■ **Task objective**: Without any pictures, print exactly the lines that run from the start of the data through the line containing "Hubo un tiempo".

■ **Source material**:

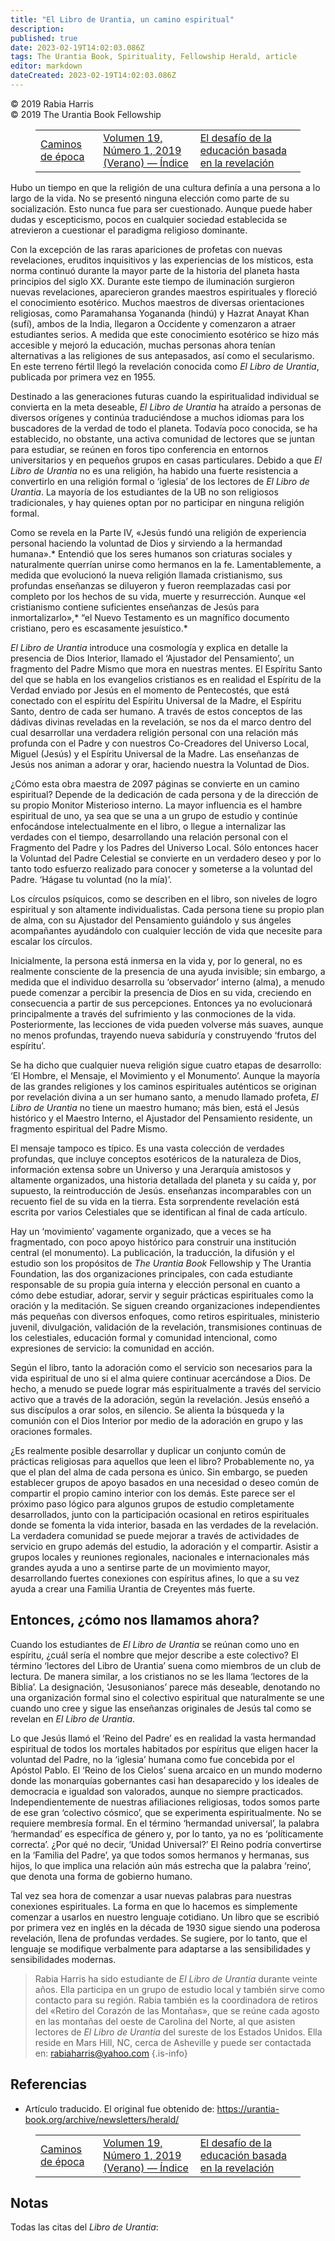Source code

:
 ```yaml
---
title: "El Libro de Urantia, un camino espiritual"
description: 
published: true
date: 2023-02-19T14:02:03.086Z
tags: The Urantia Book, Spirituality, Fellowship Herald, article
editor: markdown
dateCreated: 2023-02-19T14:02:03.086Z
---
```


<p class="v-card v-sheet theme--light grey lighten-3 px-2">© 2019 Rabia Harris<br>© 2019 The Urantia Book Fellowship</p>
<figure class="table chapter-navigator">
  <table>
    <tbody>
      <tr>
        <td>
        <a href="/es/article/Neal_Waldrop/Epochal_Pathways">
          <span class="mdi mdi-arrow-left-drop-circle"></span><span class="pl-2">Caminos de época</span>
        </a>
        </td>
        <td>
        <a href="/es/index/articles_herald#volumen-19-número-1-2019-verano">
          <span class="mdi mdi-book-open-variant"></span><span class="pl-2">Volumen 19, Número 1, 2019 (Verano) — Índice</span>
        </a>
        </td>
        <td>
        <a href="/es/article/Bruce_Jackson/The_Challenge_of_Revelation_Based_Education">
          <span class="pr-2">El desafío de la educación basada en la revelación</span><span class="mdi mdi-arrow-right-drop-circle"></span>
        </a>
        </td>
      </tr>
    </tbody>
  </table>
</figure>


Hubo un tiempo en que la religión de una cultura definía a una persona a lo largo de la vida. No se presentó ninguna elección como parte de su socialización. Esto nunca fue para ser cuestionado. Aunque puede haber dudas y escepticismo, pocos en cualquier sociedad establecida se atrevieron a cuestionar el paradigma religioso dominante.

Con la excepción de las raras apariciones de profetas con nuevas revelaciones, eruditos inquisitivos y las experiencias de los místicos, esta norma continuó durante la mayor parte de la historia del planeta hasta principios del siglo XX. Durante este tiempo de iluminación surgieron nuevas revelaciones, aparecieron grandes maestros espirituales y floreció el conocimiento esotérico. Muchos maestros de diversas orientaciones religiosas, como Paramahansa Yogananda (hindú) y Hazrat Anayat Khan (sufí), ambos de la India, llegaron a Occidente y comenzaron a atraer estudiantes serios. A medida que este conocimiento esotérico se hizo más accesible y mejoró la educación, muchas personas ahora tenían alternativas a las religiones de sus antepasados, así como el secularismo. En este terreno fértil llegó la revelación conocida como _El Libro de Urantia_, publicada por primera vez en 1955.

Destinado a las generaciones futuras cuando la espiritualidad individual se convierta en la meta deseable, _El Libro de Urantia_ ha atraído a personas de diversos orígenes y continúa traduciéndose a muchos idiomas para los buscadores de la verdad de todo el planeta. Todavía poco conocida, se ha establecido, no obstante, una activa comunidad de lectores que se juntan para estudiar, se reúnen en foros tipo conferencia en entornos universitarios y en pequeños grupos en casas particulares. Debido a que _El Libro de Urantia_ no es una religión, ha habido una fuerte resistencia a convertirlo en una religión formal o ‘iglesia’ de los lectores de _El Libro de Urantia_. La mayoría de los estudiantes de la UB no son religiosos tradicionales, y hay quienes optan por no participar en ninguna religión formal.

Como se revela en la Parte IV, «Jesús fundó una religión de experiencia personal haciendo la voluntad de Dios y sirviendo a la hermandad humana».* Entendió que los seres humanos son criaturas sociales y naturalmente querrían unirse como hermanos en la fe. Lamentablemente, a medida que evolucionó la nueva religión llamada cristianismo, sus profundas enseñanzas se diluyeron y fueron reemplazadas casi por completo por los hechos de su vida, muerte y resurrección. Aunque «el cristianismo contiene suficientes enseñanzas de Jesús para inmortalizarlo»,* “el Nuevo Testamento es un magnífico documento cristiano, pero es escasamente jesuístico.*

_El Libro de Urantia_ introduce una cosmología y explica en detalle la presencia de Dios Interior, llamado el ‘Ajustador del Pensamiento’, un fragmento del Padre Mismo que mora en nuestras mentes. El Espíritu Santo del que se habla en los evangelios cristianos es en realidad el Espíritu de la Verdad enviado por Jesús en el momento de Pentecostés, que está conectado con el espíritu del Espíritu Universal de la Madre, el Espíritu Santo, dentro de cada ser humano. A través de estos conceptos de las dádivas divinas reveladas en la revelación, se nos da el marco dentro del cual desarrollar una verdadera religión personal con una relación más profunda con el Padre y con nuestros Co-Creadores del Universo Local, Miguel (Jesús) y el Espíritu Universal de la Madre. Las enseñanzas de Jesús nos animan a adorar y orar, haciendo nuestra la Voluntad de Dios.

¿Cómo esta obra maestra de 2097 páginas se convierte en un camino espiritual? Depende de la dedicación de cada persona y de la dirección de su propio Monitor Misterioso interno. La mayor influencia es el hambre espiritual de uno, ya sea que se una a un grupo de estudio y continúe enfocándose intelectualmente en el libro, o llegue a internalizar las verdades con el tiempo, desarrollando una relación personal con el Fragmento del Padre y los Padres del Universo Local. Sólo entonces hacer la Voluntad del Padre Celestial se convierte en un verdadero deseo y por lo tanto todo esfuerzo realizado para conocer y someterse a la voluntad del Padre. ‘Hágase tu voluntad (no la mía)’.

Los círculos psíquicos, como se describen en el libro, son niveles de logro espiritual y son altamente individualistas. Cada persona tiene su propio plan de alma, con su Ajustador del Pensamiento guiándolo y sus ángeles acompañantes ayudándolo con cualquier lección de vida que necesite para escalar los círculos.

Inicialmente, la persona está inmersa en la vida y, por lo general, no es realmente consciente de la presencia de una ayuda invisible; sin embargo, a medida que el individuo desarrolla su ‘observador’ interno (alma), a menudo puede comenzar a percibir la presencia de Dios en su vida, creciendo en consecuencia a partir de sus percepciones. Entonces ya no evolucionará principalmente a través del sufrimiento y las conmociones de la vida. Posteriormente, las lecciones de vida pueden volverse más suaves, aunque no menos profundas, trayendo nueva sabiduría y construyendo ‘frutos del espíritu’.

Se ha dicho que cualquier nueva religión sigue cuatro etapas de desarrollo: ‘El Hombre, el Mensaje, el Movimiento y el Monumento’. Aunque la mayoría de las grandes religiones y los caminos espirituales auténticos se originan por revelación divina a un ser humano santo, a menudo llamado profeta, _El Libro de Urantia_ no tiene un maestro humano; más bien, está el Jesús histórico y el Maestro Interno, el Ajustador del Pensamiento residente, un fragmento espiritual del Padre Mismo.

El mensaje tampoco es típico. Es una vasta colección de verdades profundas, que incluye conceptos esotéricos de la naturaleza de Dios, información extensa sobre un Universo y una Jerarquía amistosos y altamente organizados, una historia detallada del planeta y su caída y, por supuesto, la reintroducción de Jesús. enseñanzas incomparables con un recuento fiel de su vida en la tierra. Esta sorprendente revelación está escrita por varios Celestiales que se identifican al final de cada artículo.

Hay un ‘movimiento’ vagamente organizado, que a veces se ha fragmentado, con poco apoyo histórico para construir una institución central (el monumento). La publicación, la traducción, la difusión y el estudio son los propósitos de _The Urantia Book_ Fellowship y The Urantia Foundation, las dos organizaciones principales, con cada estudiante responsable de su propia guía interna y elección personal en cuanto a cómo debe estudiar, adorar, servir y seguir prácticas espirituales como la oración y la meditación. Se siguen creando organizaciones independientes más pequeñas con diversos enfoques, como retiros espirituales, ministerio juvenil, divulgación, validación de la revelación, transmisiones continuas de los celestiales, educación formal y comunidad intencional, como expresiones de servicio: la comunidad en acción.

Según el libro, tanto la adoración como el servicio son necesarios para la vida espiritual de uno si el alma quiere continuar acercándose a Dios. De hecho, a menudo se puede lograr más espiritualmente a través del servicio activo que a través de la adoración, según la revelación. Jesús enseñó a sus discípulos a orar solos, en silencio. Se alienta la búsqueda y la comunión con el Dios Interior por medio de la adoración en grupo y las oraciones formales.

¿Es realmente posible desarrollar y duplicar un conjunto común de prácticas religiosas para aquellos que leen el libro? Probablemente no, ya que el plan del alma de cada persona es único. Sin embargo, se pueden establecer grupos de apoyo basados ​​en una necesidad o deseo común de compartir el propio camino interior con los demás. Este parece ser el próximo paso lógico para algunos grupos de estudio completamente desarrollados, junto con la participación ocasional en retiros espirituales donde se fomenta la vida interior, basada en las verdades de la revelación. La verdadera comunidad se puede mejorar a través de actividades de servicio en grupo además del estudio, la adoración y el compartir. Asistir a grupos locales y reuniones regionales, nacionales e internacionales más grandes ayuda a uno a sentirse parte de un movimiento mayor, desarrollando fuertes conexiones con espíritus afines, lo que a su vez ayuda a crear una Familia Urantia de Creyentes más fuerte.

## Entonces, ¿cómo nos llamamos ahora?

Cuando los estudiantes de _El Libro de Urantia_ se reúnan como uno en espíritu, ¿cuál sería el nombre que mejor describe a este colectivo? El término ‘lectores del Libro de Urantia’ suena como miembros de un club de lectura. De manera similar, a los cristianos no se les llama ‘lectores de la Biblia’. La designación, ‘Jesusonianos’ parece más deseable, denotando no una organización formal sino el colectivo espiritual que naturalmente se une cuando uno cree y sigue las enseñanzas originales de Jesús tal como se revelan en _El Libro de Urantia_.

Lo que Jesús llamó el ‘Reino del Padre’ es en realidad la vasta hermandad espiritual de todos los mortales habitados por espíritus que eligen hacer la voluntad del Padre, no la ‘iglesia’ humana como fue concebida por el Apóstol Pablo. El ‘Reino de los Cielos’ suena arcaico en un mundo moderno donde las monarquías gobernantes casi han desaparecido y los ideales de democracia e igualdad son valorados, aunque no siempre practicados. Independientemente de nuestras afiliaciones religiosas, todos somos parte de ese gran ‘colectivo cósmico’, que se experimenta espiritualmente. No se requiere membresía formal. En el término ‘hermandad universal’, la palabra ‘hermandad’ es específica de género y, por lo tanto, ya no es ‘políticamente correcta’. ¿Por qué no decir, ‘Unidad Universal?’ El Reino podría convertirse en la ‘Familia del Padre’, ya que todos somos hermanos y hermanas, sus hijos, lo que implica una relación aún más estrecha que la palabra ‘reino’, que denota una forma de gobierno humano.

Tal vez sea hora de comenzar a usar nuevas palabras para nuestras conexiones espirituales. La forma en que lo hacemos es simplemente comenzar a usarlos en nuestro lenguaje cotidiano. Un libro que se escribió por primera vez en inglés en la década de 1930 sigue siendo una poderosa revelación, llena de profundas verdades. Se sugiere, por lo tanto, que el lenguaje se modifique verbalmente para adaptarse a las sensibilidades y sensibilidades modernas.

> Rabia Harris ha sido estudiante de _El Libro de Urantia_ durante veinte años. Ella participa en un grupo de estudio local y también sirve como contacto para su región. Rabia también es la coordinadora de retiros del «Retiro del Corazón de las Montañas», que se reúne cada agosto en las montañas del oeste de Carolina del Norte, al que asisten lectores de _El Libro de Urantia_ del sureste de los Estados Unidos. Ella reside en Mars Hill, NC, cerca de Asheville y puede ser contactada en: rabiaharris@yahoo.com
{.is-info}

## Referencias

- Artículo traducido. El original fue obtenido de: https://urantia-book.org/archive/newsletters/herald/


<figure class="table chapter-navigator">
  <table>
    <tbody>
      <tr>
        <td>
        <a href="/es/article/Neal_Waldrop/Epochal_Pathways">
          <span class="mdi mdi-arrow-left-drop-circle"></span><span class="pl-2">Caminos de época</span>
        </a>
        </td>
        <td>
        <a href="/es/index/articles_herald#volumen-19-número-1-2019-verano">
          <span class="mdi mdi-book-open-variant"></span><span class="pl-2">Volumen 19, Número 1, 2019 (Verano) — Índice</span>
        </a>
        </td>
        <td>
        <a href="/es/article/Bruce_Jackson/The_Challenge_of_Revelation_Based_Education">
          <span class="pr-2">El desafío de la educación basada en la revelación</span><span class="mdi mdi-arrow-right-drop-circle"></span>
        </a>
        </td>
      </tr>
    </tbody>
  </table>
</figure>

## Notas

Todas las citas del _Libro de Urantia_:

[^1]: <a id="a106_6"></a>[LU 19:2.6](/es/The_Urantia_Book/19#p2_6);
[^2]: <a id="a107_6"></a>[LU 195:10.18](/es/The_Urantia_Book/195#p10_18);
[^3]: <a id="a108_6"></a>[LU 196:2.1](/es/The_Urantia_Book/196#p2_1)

■ **Answer to the exercise**:
Source code

:
 ```yaml
---
title: "El Libro de Urantia, un camino espiritual"
description: 
published: true
date: 2023-02-19T14:02:03.086Z
tags: The Urantia Book, Spirituality, Fellowship Herald, article
editor: markdown
dateCreated: 2023-02-19T14:02:03.086Z
---
```


<p class="v-card v-sheet theme--light grey lighten-3 px-2">© 2019 Rabia Harris<br>© 2019 The Urantia Book Fellowship</p>
<figure class="table chapter-navigator">
  <table>
    <tbody>
      <tr>
        <td>
        <a href="/es/article/Neal_Waldrop/Epochal_Pathways">
          <span class="mdi mdi-arrow-left-drop-circle"></span><span class="pl-2">Caminos de época</span>
        </a>
        </td>
        <td>
        <a href="/es/index/articles_herald#volumen-19-número-1-2019-verano">
          <span class="mdi mdi-book-open-variant"></span><span class="pl-2">Volumen 19, Número 1, 2019 (Verano) — Índice</span>
        </a>
        </td>
        <td>
        <a href="/es/article/Bruce_Jackson/The_Challenge_of_Revelation_Based_Education">
          <span class="pr-2">El desafío de la educación basada en la revelación</span><span class="mdi mdi-arrow-right-drop-circle"></span>
        </a>
        </td>
      </tr>
    </tbody>
  </table>
</figure>


Hubo un tiempo en que la religión de una cultura definía a una persona a lo largo de la vida. No se presentó ninguna elección como parte de su socialización. Esto nunca fue para ser cuestionado. Aunque puede haber dudas y escepticismo, pocos en cualquier sociedad establecida se atrevieron a cuestionar el paradigma religioso dominante.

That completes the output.